Ucraniana radicada nos Estados Unidos, Valentina Lisitsa, de 43 anos, é um fenômeno na internet. Nada menos de 200 milhões de pessoas já viram seus vídeos tocando piano. Se para grandes nomes da música clássica o desafio é se inserir no universo digital com o prestígio e a atenção obtidos nas salas de concerto, ela fez o caminho contrário. O YouTube se tornou o caminho que a levou a se apresentar nos principais teatros e com as grandes orquestras.
Tudo começou quando Valentina, insatisfeita com a escassez de convites para recitais, pediu a um aluno de cinema da Universidade de Miami que a filmasse interpretando um estudo do compositor Sergei Rachmaninoff. Postado no YouTube, o vídeo atraiu milhares de visualizações. Na terça-feira (28), ela chega a BH para tocar no Sesc Palladium. A turnê brasileira inclui São Paulo, Porto Alegre e Rio de Janeiro.
“O mundo da música clássica fala sempre da necessidade de se abrir para novos públicos, mas permanece conservador em seus conceitos”, diz Valentina. “A ideia de que para ouvir o que tocamos é necessário conhecimento prévio continua muito arraigada, deixando de lado o fato fundamental de que ouvir um concerto é como ir ver a Mona Lisa.
TÉCNICA Em seus vídeos, Valentina Lisitsa aparece tocando, ensaiando e discutindo obras. Também trata de temas polêmicos, como a crítica à formação de artistas baseada apenas na técnica. “Quando você pensa nos pianistas dos anos 1920, gente como Wilhelm Backhaus e Wilhelm Kempf, sabe quem eles são assim que começa a ouvi-los. Essa individualidade se perdeu e não foi por acaso. Há uma forma de ensino que não permite correr riscos, ousar, sair da norma, pois se você faz isso não ganha concursos. E esse continua sendo o foco de boa parte desse mundo”, diz Valentina
Ao comentar o programa dos recitais brasileiros, ela brinca com a obsessão do universo clássico pelo passado. “Toquei no piano que pertenceu a Beethoven. Meu Deus, ainda bem que ele estava surdo! Sua obra soa muito melhor nos instrumentos modernos”, ironiza, retomando logo a seriedade. “Por isso é preciso entender o que Beethoven criou como música do futuro.” Daí vem a noção de atemporalidade, que, segundo a pianista, deve ser ressaltada no contato com o público.
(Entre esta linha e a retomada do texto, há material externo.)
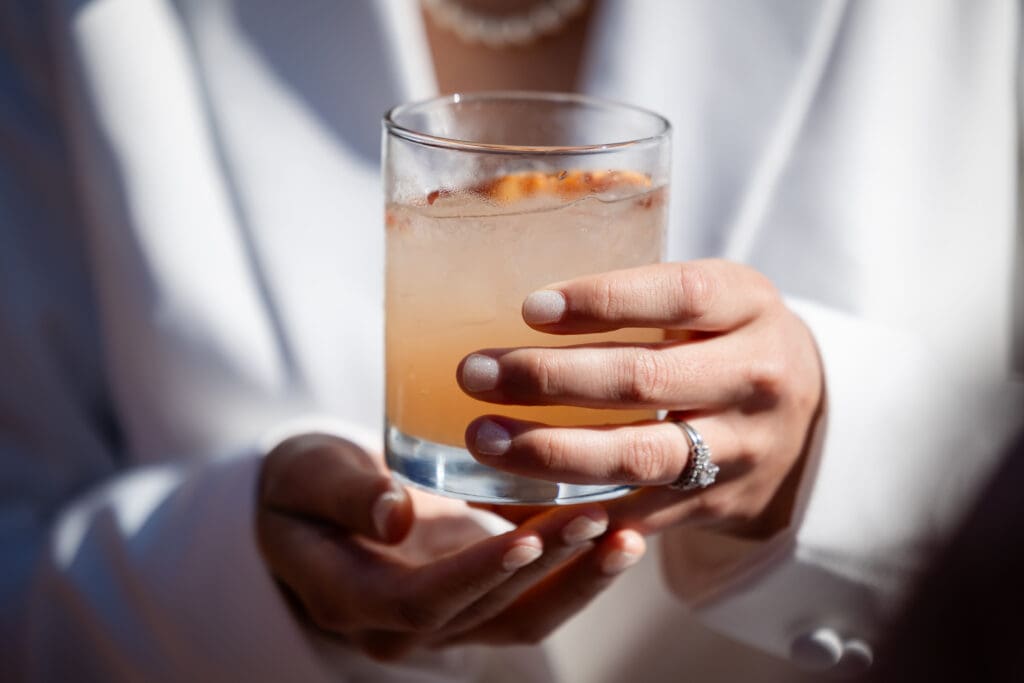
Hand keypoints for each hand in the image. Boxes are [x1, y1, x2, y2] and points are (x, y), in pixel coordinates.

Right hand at [256, 434, 645, 659]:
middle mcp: (399, 626)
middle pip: (486, 611)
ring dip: (577, 582)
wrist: (308, 510)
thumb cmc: (300, 485)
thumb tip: (393, 515)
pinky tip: (614, 531)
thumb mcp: (305, 476)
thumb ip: (345, 493)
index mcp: (349, 598)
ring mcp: (442, 620)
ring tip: (627, 535)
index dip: (476, 575)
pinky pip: (530, 601)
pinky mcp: (472, 602)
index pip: (420, 601)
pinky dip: (574, 573)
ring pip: (520, 618)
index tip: (526, 539)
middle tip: (601, 517)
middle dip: (547, 567)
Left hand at [457, 259, 822, 537]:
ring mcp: (739, 448)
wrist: (805, 420)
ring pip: (639, 456)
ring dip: (551, 451)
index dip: (602, 301)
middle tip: (475, 373)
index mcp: (747, 305)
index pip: (677, 295)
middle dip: (550, 379)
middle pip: (645, 380)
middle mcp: (752, 377)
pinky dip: (575, 510)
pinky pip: (638, 512)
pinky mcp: (715, 502)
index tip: (529, 308)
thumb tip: (517, 287)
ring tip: (483, 437)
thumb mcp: (714, 295)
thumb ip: (642, 291)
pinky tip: (515, 499)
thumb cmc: (729, 339)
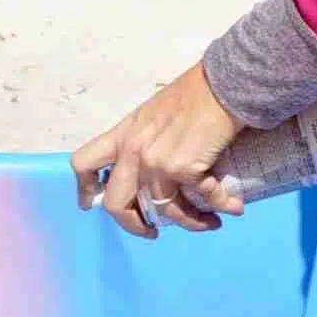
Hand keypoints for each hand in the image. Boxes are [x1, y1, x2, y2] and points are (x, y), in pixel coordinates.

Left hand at [71, 62, 246, 237]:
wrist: (222, 85)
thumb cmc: (194, 94)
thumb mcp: (153, 114)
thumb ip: (144, 140)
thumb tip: (154, 167)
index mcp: (123, 135)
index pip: (84, 164)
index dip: (85, 189)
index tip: (90, 205)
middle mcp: (133, 151)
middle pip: (116, 204)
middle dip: (133, 225)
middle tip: (151, 231)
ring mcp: (156, 162)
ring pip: (165, 210)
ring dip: (190, 222)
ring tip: (208, 223)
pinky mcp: (184, 169)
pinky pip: (202, 199)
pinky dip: (220, 207)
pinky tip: (232, 207)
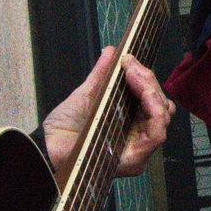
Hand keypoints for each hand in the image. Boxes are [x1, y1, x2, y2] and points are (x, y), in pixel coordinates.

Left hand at [42, 48, 174, 185]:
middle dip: (149, 81)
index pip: (152, 99)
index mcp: (130, 122)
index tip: (129, 59)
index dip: (146, 78)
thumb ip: (102, 75)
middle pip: (161, 106)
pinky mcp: (135, 160)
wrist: (48, 147)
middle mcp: (138, 136)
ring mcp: (138, 149)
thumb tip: (112, 50)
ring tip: (136, 77)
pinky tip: (144, 94)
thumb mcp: (86, 95)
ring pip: (162, 117)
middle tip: (131, 67)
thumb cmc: (63, 128)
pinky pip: (157, 135)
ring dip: (153, 92)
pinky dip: (154, 111)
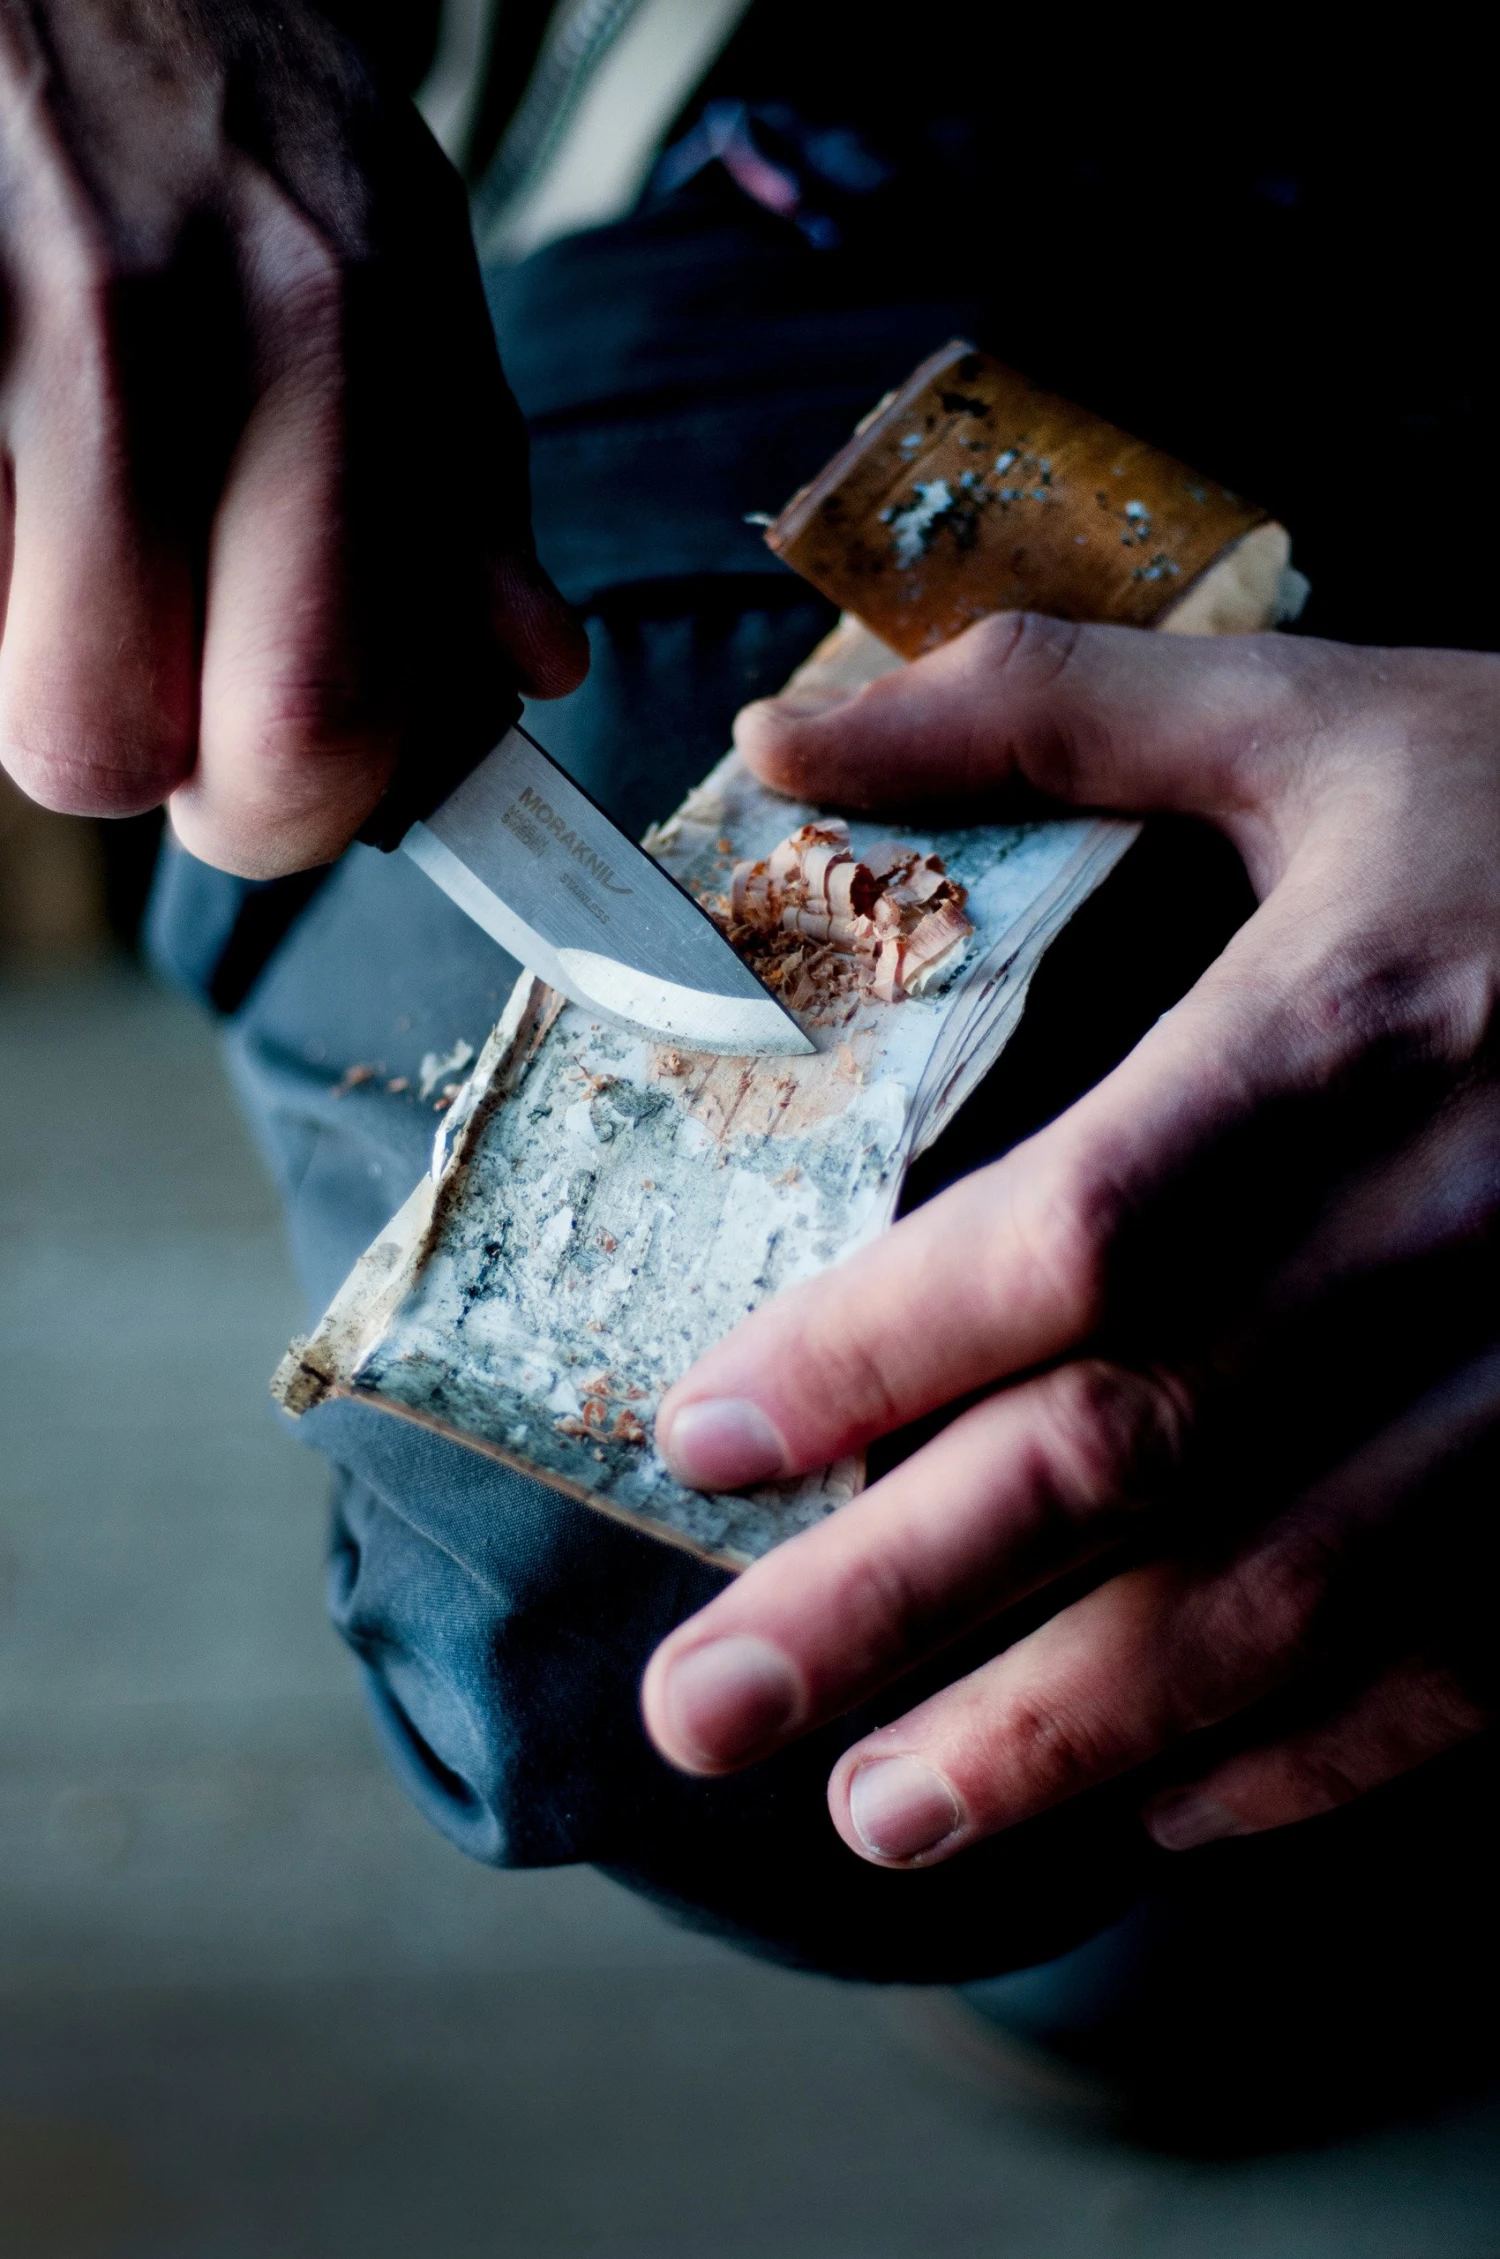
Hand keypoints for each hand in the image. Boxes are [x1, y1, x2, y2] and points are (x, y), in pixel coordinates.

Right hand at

INTERVENÇÃO A presença na rede já lhe causou problemas. Em 2015, ela foi ao Twitter defender a intervenção russa na Ucrânia e teve concertos no Canadá cancelados. “No fundo, estamos tratando do outro lado da mesma questão, ou seja, de como o mundo da música clássica enxerga a si próprio. Muitas pessoas me disseram na época: como pianista, você não pode se colocar dessa maneira. Por que não? É o que penso como cidadã.
“Em minhas redes sociais, promovo meu trabalho, algo que a gravadora insiste que eu faça. Mas digo, antes de mais nada, o que penso, quem sou. O artista não é alguém estranho ao mundo, não precisa falar só de música. Até porque, não dá para dizer nada inteligente sobre música em 140 caracteres”, conclui.